What are Foreclosures?

Investment in property requires prudent financial planning beforehand. In numerous cases, the mortgagor becomes incapable of paying off the money borrowed from his lenders after purchasing the property. In such a scenario, the mortgagee can legally force the sale of the said property to recover the balance of the amount lent to the borrower. Foreclosures refer to the selling of properties via such legal processes in such situations.

Foreclosures can be executed only if the borrower pledges the purchased property as a collateral or security for the loan taken. Formally, a mortgagee obtains a court order or follows a specific legal procedure for the termination of the mortgagor’s right of redemption. Eventually the lender or lien holder can take charge of both lawful and equitable title to the said property.

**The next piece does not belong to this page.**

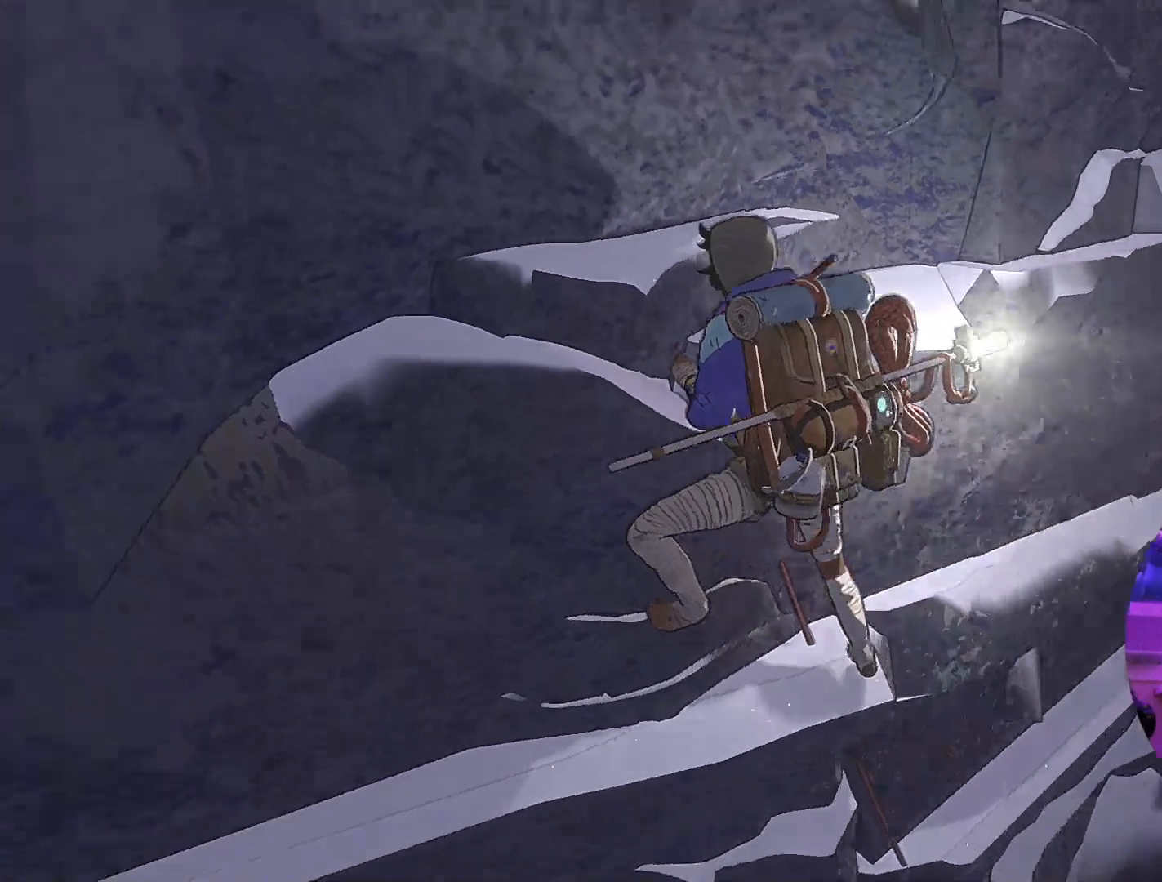
{"buttons": [], "left_stick": "center", "right_stick": "up-left", "events": []}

What are the types of Foreclosures?

The mortgagees can execute foreclosures as per the agreed terms in the mortgage documents; usually a certain period after the borrower turns a defaulter. Mainly, two kinds of foreclosures are initiated; however other types are also used in some states.

1. Foreclosure by judicial sale

  • It is commonly referred to as judicial foreclosure and involves court supervision to sell off the mortgaged property.
  • The mortgagee first files a lawsuit against the mortgagor and initiates the process.
  • All the concerned parties are then notified of the commenced foreclosure.
  • Court’s judgment is announced after a typically short hearing in the court.
  • Foreclosures, which are usually filed in state or local court, in extremely rare cases, are filed in Federal courts.
  • The proceeds of such a sale are first intended to satisfy the mortgage, next all other lien bearers and, finally, the borrower, in case any proceeds remain.

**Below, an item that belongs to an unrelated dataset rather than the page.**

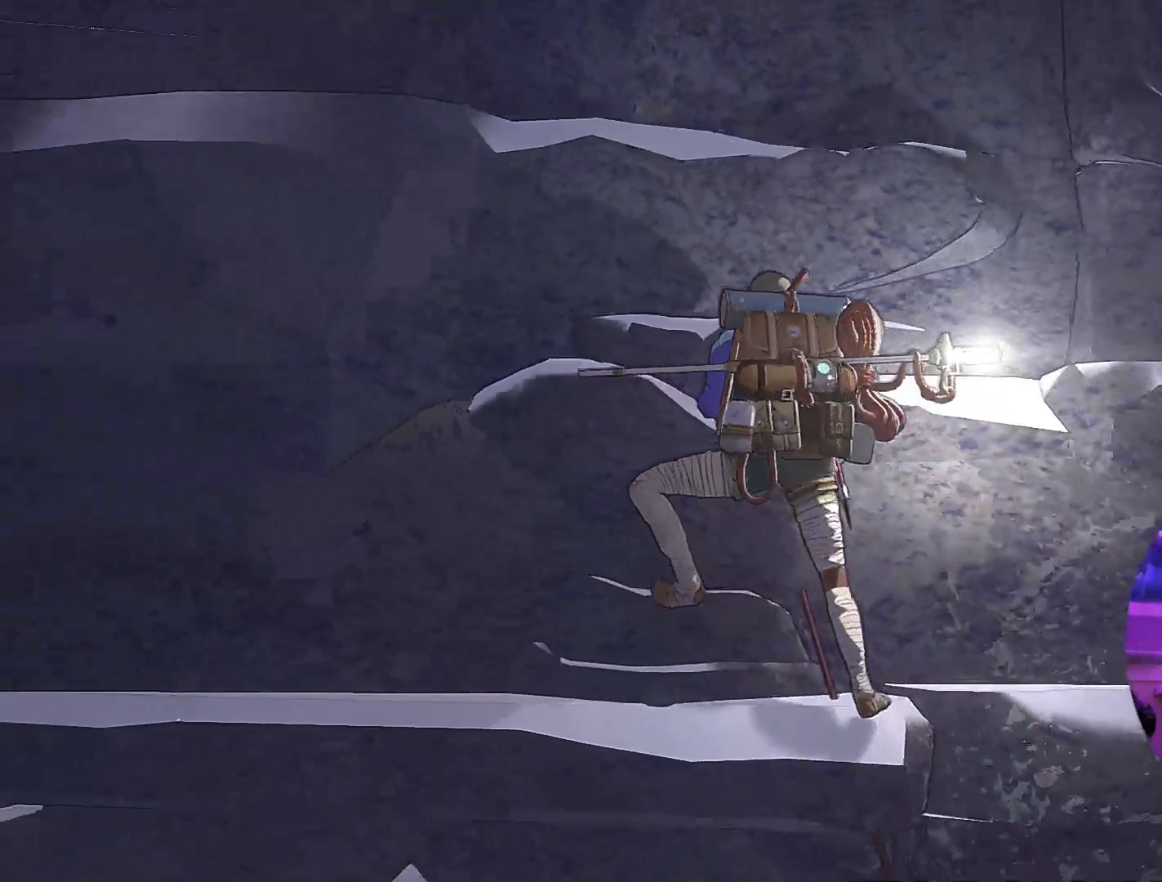
{"buttons": ["R1"], "left_stick": "center", "right_stick": "center", "events": [[17, "right_stick", "center"], [383, "R1", "down"]]}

2. Foreclosure by power of sale

  • It is typically called a non-judicial foreclosure and is formally authorized in several states if a ‘power of sale’ section is included in the mortgage.
  • Alternatively, it is executed if such a clause was incorporated in the deed of trust that was created instead of a mortgage.
  • This process is executed without judicial supervision.
  • This method is much faster and more economical than foreclosure by judicial sale.
  • The first right to the proceeds stays with the mortgagee and the subsequent claimants are other lien holders.

3. Strict foreclosure

  • In a few states, strict foreclosure is allowed legally, under which the mortgagee files a lawsuit against the mortgagor, who is required to pay the borrowed amount in a time frame specified by law.
  • In case the mortgagor fails to pay the mortgage, the mortgagee gets the right to the title of the property in question, without a compulsion to sell the same.
  • Such a foreclosure is generally executed when the debt amount exceeds the value of the mortgaged property.

There are other types of foreclosures as well, however in limited availability. The course of actions during a foreclosure can be expensive and time-consuming. Mortgagors resort to alternatives such as refinancing, temporary agreement with the mortgagee, short sale or even bankruptcy to avoid the emotional and physical impacts of foreclosures.